■ **PROBLEM TO WORK ON**
In the figure legend on truncating variants at homopolymeric loci, what do the error bars in panel g represent?

■ **GIVEN PASSAGE**
+ + + +

Extended Data Fig. 5: Molecular features of truncating variants at homopolymeric loci.

a,b, Enrichment for truncating variants in CI and non-truncating in CIII when restricted to mutations with 20+ reads supporting the alternate allele. Error bars are 95% Poisson exact confidence intervals; P-values from two-sided Poisson tests. c, Comparison of frameshift indel homopolymer hotspots detected among indels supported by a minimum of 20 alt-reads (Y-axis) to those with a minimum support of 5 alt-reads (X-axis). d, Percentage of cases per cancer type with truncating frameshift indels at any of 6 indel hotspot loci. Plotted cancer types had ≥ 20 well-covered samples (n=4,432 paired tumor and matched-normal samples total). Bar height indicates the fraction of samples with any indels at homopolymer hotspot out of the total number of well-covered samples for the given cancer type; numbers above bars indicate the total number of cases. e, Validation of homopolymeric indel hotspot loci. The proportion of samples in TCGA (X-axis) or PCAWG (excluding samples also in TCGA, Y-axis) with frameshift indels at 73 homopolymeric regions. The 6 indel hotspot loci are colored red and labeled. y=x is shown as a dashed line. Pearson correlation coefficient r as indicated. f, Breakdown of homopolymer loci and their hotspot incidence rates by mitochondrial complex. Heatmap tile shading indicates overall mutation rate (total number of mutants across homopolymer loci divided by the total number of samples with sufficient sequencing coverage). Fractions in tile labels are the number of homopolymer hotspots divided by the total number of homopolymer loci. Right, histogram of the total number of loci with each homopolymer length. g, The percentage of all truncating variants which arose at 6 homopolymer hotspot loci in TCGA tumor samples and in saliva-derived normal samples from HelixMTdb. Error bars are 95% binomial confidence intervals.

+ + + +

■ **DATASET**

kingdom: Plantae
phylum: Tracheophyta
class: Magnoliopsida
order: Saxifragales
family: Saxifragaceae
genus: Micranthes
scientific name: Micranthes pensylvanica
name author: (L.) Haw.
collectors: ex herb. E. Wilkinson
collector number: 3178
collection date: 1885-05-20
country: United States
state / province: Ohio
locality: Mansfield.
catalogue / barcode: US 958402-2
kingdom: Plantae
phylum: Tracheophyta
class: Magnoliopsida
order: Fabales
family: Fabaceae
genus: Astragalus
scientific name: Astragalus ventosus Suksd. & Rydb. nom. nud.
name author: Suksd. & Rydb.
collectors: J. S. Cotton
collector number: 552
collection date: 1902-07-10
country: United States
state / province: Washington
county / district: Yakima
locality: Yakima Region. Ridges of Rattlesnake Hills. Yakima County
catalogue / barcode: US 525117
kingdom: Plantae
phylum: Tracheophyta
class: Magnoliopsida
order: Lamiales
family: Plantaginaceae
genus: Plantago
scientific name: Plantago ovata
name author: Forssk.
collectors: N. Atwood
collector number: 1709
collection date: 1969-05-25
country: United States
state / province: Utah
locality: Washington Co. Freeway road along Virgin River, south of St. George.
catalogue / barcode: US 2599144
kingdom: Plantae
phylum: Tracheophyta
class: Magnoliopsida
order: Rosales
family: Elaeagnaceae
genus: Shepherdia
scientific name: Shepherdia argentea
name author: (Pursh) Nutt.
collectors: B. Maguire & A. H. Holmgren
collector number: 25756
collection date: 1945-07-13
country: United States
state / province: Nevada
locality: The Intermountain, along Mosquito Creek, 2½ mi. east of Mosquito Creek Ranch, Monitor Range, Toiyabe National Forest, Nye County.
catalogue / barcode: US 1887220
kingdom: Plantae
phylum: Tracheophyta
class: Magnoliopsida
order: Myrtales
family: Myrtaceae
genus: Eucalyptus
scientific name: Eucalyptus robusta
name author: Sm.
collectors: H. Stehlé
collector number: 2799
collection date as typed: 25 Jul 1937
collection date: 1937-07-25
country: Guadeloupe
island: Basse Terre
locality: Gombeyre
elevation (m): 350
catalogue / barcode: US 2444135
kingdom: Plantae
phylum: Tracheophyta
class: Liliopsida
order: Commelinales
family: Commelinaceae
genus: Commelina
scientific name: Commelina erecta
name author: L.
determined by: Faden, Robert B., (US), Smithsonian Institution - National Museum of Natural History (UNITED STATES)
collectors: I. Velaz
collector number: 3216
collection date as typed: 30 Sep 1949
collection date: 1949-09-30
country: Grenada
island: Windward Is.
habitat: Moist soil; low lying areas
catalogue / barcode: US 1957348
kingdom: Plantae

+ + + +

■ **RESULT**
95% binomial confidence intervals.